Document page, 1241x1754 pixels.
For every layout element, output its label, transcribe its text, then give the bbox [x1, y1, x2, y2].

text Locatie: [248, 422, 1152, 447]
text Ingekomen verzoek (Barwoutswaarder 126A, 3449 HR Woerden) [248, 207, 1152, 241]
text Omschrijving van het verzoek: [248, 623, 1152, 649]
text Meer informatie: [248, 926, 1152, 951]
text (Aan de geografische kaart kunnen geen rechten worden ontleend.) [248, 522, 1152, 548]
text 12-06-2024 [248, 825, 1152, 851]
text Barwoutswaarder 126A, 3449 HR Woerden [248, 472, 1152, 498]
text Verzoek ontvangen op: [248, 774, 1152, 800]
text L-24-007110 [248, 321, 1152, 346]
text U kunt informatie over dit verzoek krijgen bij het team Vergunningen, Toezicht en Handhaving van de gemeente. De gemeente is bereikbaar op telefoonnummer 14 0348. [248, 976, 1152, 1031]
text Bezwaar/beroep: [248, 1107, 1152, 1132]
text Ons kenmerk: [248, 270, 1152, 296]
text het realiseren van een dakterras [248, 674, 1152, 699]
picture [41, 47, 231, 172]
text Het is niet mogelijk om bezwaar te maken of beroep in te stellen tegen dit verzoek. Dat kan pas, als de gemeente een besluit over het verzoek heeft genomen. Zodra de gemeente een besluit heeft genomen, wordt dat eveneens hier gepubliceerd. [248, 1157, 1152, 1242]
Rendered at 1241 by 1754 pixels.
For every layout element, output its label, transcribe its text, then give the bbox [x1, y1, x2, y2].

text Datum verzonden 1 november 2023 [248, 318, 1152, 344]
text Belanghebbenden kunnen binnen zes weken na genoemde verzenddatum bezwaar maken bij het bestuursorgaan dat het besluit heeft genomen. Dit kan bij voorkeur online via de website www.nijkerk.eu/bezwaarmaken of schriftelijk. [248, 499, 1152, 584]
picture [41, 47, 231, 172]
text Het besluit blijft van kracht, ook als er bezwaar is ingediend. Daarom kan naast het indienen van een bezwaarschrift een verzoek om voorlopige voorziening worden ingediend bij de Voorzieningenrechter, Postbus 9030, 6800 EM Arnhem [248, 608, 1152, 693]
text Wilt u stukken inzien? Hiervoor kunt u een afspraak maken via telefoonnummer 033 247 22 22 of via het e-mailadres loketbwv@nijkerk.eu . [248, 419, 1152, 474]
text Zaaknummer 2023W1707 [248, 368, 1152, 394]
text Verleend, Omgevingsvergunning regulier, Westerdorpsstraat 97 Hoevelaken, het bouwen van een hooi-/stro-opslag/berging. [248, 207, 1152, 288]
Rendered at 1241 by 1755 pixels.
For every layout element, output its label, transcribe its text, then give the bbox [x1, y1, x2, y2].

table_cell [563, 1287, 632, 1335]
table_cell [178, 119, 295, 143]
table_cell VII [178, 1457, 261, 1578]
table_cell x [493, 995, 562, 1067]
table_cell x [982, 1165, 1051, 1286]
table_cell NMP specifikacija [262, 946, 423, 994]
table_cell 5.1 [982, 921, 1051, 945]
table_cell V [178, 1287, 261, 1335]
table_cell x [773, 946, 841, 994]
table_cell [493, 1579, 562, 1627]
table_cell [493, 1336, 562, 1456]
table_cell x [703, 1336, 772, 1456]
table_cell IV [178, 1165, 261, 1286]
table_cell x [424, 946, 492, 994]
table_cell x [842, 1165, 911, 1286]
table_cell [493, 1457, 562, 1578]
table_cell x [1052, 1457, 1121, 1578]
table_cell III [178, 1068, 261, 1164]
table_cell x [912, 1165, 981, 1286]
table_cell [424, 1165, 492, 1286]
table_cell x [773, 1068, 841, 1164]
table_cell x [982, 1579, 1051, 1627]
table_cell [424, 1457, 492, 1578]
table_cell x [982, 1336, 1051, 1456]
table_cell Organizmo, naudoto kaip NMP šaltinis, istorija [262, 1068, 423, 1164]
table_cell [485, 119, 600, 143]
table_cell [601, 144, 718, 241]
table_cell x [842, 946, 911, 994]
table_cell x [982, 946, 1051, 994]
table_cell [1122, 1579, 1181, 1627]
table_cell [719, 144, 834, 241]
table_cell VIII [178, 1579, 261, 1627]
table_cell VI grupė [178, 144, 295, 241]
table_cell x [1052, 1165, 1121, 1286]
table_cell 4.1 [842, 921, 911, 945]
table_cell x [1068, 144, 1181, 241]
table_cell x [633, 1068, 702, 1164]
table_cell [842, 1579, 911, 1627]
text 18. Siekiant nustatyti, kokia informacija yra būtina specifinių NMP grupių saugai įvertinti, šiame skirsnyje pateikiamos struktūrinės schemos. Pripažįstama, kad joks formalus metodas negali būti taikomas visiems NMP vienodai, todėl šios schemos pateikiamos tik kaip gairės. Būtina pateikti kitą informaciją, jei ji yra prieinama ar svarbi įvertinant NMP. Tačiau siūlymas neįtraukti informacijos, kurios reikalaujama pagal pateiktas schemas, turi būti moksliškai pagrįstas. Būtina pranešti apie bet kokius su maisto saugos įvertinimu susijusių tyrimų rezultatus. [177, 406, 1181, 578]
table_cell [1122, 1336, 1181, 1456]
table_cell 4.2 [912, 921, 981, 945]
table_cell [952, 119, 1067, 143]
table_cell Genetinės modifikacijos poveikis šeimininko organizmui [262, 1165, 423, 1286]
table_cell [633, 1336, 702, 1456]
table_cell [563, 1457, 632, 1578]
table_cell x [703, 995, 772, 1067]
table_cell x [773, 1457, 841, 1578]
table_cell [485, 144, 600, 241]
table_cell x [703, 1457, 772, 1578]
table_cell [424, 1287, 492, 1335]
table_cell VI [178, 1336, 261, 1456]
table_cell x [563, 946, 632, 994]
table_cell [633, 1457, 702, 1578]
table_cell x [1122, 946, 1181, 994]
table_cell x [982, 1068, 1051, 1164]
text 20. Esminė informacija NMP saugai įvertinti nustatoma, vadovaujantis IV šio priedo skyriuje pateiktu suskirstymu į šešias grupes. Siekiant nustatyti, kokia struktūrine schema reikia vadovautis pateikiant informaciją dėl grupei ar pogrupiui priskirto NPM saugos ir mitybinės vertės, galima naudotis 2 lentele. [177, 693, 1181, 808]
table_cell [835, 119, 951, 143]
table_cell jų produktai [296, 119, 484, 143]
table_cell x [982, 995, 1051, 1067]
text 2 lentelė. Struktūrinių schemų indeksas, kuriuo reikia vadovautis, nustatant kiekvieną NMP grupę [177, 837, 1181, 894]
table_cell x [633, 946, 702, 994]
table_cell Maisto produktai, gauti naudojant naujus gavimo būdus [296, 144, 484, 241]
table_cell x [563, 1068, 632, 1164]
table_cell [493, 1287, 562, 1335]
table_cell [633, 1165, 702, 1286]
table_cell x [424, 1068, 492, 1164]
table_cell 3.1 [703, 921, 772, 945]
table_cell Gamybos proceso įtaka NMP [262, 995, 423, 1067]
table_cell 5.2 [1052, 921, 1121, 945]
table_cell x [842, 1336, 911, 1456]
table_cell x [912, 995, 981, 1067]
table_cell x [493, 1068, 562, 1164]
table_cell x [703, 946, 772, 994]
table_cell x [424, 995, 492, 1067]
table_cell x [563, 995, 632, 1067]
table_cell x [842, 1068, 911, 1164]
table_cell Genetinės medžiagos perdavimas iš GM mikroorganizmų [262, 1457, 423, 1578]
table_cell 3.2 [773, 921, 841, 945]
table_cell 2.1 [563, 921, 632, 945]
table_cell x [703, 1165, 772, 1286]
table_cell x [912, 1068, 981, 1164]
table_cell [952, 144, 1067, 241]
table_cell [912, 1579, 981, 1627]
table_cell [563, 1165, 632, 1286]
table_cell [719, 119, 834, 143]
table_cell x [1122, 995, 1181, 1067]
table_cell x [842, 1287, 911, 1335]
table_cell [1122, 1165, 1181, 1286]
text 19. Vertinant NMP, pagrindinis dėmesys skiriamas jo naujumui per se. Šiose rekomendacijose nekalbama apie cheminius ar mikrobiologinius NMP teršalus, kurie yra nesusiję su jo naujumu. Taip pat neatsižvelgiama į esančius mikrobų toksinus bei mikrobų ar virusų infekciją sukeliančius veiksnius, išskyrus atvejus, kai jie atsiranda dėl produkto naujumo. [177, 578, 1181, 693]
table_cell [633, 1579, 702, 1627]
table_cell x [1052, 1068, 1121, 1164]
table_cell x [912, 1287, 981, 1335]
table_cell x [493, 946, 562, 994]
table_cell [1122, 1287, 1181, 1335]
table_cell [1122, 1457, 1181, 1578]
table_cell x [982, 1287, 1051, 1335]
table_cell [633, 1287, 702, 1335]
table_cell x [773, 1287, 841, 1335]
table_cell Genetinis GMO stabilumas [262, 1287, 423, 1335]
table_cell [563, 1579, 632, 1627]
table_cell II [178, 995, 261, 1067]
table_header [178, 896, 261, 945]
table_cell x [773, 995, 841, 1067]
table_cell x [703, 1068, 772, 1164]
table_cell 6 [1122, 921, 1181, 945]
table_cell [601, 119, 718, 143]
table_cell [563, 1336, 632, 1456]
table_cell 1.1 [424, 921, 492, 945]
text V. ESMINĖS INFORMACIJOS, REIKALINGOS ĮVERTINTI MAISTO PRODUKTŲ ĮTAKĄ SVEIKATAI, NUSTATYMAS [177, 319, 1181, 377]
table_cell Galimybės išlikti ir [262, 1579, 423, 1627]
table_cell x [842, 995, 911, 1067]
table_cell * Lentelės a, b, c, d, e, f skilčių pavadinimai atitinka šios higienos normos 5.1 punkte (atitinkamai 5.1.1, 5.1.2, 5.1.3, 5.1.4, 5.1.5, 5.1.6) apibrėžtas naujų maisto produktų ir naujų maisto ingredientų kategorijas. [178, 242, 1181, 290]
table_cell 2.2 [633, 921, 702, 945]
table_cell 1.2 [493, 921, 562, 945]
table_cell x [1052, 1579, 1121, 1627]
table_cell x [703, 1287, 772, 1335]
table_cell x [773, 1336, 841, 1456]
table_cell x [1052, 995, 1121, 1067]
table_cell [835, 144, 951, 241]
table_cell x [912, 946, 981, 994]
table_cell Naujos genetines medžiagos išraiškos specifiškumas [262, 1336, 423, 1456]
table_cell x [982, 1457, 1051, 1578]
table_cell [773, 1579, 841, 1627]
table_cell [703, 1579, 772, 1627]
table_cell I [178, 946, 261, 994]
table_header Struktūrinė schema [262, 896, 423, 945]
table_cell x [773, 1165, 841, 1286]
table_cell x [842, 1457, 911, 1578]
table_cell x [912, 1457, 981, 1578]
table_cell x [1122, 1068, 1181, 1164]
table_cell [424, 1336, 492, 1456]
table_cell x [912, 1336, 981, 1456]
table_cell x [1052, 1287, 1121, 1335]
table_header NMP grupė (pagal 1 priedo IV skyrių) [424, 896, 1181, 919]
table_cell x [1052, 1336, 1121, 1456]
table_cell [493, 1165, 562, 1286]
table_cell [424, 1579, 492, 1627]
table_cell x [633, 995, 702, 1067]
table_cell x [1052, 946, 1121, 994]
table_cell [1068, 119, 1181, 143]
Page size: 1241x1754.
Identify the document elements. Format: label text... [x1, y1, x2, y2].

Problem to solve: Your answer should be a single number: how many lines in the listing above contain "worden"?

Answer area: 2